TASK OBJECTIVE: From the records below, copy the lines that include "basic".

MATERIAL PROVIDED:
☆ ☆ ☆ ☆ ☆ ☆ ☆
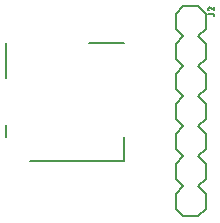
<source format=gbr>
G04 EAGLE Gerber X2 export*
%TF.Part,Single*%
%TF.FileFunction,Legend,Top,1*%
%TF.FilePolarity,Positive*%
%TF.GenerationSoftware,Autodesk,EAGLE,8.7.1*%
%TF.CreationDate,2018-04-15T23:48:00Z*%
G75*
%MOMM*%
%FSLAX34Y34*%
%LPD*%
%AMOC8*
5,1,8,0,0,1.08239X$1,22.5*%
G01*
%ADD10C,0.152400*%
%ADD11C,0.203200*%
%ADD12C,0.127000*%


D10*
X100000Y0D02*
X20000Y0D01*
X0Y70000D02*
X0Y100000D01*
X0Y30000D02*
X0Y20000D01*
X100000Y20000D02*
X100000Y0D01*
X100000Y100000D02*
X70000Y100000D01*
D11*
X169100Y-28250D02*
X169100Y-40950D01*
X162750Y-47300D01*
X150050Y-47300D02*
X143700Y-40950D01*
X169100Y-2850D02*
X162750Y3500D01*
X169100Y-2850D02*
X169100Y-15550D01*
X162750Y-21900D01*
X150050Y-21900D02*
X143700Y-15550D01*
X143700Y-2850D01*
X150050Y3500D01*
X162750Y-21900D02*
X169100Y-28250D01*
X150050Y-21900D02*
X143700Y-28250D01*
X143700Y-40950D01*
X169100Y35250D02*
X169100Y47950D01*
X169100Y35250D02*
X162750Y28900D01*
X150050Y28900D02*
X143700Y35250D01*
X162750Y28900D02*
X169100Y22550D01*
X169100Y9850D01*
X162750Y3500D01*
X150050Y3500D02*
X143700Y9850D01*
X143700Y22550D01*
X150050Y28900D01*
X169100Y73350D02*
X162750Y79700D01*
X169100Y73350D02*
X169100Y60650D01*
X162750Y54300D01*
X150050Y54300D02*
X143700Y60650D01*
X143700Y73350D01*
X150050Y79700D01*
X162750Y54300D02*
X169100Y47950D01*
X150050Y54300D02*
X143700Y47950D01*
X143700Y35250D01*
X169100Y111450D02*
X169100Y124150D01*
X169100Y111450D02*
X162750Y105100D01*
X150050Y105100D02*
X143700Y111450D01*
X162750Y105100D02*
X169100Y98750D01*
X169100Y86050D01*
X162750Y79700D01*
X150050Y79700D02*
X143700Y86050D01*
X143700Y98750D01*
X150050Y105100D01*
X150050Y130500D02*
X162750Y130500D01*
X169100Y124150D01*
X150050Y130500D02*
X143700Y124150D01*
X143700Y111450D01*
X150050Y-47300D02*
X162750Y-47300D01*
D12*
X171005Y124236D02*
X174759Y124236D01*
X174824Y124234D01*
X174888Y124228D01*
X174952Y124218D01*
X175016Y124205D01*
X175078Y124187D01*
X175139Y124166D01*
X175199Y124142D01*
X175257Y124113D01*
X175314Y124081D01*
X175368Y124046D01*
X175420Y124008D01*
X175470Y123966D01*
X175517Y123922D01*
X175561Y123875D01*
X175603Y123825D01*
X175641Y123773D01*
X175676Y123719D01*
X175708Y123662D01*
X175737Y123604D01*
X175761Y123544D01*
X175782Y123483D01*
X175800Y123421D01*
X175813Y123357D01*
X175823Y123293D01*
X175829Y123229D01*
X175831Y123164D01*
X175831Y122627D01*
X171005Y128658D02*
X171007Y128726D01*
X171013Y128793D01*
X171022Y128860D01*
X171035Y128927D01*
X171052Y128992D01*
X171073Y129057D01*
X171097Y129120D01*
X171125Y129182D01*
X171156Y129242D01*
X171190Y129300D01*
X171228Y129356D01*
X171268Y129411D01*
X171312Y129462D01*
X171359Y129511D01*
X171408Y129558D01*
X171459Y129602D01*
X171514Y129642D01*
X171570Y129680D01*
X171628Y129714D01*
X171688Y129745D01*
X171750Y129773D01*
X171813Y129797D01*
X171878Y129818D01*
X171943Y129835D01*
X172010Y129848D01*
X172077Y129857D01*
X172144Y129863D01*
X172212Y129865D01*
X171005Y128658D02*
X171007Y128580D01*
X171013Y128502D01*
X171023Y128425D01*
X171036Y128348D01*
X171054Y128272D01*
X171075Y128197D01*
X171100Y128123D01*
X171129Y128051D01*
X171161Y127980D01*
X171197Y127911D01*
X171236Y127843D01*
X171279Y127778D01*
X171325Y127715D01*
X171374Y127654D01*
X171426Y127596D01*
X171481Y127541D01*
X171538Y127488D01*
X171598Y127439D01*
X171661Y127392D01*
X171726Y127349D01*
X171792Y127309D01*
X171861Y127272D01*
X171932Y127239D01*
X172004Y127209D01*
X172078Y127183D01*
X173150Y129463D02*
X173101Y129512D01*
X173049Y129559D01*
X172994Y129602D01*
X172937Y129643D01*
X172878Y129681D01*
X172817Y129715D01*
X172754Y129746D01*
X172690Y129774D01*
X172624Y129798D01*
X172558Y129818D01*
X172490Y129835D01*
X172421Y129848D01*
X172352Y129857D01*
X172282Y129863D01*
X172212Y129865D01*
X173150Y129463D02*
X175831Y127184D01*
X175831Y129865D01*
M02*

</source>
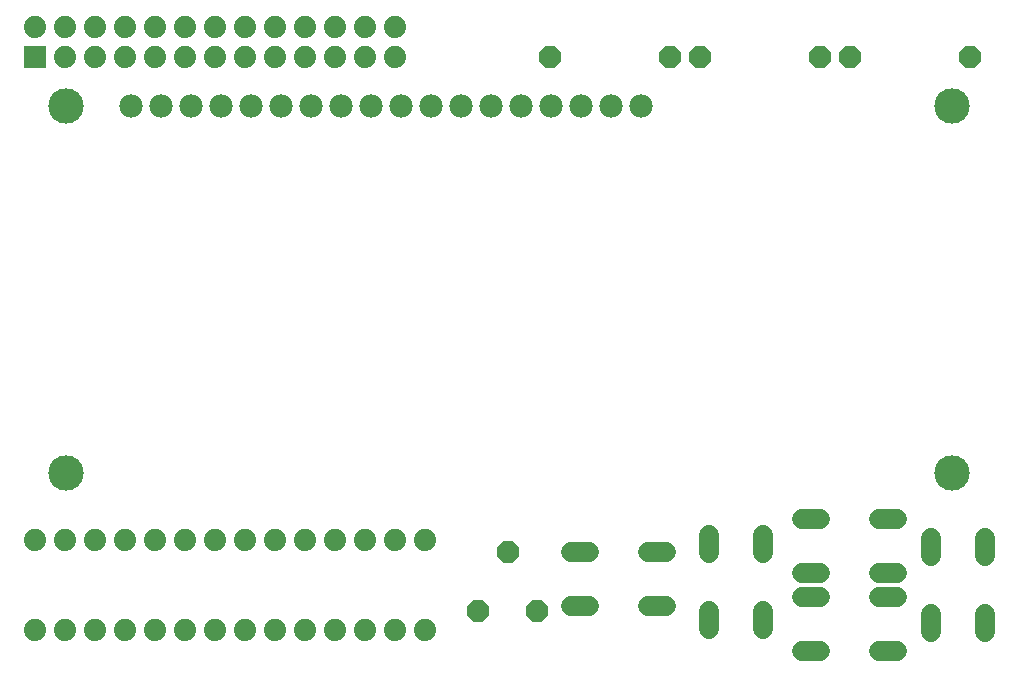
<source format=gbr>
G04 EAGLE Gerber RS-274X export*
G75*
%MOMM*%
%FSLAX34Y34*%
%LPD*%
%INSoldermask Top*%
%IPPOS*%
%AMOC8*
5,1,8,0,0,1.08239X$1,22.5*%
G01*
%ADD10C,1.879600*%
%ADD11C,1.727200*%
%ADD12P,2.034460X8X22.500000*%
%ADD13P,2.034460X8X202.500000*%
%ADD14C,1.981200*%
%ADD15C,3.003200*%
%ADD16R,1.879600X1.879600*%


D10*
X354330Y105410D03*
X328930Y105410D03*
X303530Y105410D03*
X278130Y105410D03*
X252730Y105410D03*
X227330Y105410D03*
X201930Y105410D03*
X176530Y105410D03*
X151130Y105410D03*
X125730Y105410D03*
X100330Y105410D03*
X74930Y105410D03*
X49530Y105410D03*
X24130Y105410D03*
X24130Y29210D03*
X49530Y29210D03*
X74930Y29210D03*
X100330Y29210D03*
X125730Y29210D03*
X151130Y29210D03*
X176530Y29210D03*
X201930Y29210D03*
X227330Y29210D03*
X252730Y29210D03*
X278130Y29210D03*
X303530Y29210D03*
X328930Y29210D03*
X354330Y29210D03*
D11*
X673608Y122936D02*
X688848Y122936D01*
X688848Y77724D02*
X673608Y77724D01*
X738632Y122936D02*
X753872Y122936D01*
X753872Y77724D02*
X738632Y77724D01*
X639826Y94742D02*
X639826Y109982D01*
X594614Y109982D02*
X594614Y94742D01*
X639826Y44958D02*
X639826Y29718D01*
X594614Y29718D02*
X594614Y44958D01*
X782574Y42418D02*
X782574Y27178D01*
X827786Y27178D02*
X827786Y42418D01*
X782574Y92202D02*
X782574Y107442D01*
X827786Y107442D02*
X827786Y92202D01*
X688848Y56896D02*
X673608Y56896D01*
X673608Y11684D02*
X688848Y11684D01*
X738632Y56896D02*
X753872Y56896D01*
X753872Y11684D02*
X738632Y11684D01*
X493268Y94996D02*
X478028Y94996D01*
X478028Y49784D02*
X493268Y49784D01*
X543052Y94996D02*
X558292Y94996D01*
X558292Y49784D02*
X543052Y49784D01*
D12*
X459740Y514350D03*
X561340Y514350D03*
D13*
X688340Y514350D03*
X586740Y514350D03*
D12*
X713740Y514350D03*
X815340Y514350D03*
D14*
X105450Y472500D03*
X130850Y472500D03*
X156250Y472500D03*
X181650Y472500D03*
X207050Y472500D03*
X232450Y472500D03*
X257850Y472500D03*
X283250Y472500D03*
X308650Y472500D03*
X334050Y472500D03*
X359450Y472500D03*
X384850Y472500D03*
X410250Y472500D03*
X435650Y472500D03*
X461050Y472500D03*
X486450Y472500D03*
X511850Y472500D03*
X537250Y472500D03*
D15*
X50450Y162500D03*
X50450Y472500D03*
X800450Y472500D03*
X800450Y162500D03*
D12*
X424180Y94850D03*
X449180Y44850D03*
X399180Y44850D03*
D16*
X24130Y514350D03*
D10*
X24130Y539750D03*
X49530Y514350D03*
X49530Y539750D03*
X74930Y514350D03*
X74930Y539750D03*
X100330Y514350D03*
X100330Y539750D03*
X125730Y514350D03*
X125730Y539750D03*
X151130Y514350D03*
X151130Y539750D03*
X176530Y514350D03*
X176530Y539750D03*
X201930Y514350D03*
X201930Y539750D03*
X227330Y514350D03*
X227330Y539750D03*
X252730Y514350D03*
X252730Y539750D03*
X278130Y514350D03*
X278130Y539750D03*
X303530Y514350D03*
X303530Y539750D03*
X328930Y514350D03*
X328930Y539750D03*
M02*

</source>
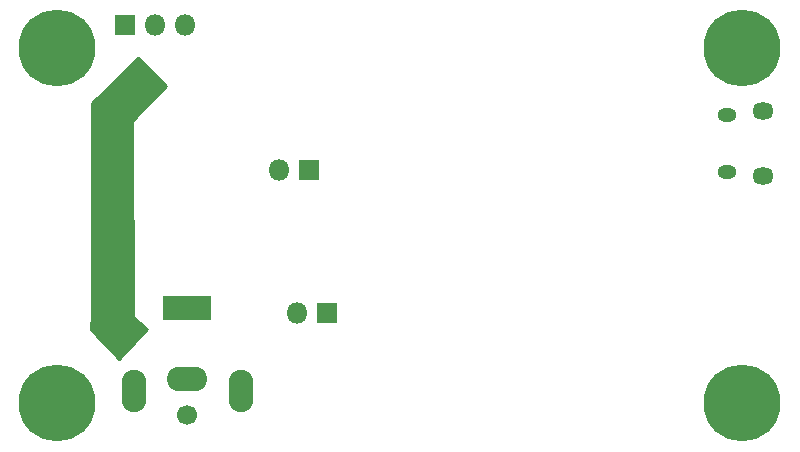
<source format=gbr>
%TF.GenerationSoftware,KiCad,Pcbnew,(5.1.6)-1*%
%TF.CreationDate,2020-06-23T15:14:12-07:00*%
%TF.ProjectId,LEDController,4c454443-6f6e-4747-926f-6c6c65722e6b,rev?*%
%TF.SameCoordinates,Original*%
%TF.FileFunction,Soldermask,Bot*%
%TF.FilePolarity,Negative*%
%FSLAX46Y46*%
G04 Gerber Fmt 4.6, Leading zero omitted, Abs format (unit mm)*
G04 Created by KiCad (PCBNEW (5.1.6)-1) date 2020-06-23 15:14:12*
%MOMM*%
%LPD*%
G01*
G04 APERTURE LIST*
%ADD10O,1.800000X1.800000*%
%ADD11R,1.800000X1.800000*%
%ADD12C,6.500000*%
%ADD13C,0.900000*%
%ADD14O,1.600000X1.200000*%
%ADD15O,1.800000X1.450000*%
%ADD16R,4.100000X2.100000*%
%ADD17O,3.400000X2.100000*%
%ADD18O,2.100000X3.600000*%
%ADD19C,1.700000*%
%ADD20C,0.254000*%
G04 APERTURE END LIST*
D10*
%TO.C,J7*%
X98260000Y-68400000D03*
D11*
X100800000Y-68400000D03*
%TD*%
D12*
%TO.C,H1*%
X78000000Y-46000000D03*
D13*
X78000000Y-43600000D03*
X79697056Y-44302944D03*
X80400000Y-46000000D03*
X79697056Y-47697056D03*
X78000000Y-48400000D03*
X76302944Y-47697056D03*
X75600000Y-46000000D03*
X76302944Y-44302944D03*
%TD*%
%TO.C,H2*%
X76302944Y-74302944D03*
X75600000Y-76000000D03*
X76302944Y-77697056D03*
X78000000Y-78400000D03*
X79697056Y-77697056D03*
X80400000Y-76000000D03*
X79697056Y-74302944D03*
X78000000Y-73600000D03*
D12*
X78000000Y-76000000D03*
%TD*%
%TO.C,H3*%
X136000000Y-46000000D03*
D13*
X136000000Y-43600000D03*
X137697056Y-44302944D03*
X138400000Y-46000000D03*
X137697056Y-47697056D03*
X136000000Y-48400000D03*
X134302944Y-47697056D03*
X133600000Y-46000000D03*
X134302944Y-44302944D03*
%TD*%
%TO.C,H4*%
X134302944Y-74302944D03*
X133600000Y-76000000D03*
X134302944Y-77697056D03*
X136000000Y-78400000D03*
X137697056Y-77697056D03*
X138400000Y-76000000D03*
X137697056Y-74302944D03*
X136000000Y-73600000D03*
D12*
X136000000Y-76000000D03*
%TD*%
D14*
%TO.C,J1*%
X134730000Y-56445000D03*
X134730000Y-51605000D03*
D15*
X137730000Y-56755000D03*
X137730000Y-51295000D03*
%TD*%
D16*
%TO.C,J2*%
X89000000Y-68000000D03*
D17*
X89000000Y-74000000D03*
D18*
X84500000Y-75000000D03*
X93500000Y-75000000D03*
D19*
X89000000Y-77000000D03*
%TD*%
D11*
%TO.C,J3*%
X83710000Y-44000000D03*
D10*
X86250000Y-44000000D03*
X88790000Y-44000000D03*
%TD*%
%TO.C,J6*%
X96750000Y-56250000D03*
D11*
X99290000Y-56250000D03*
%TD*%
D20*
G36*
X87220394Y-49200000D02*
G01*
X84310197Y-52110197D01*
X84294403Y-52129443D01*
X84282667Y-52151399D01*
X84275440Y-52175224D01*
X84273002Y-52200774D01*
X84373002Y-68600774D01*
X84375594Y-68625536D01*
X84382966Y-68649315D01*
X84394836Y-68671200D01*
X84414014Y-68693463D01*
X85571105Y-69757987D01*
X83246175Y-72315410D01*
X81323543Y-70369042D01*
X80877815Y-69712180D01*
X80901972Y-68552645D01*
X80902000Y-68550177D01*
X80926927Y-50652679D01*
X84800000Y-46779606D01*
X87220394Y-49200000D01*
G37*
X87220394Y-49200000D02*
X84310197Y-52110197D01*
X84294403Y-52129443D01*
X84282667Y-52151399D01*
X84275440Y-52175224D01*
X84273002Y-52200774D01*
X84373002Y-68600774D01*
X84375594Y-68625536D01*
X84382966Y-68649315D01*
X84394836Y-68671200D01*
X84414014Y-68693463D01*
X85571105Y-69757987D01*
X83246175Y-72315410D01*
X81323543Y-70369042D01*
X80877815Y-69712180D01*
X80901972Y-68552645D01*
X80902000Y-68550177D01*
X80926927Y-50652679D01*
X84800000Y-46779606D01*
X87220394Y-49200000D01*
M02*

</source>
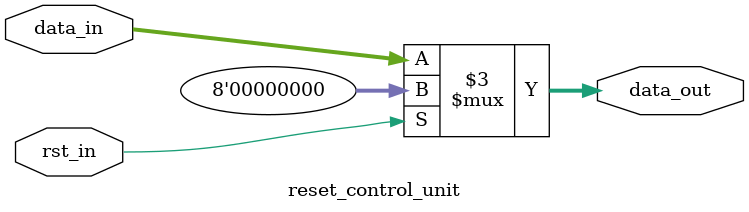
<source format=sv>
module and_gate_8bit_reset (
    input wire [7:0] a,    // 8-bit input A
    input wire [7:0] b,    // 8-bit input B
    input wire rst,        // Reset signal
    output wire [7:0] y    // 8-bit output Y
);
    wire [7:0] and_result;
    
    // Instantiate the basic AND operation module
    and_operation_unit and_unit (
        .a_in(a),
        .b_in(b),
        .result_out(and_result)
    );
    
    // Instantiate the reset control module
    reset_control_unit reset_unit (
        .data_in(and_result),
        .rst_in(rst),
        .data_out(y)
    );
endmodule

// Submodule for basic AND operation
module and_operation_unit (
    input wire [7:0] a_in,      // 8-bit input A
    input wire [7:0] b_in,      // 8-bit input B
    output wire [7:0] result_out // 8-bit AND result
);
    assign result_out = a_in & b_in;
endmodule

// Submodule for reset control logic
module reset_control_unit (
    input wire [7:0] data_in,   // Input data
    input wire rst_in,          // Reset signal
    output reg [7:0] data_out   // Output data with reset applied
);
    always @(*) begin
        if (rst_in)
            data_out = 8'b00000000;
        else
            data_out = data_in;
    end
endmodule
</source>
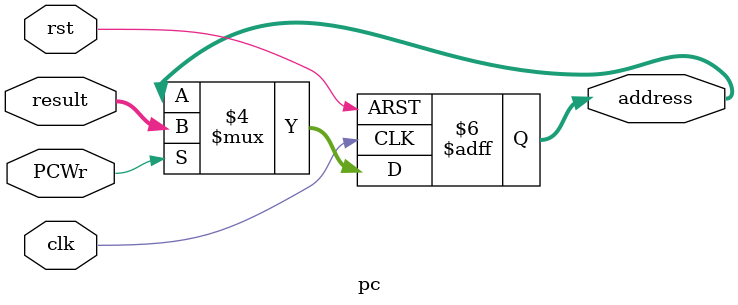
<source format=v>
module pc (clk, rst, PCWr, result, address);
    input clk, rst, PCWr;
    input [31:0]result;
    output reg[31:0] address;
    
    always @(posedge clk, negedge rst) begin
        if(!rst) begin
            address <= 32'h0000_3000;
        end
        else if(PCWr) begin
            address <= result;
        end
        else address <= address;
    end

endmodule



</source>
☆ ☆ ☆ ☆ ☆ ☆ ☆
TASK RESULT:
    // Instantiate the basic AND operation module
// Submodule for basic AND operation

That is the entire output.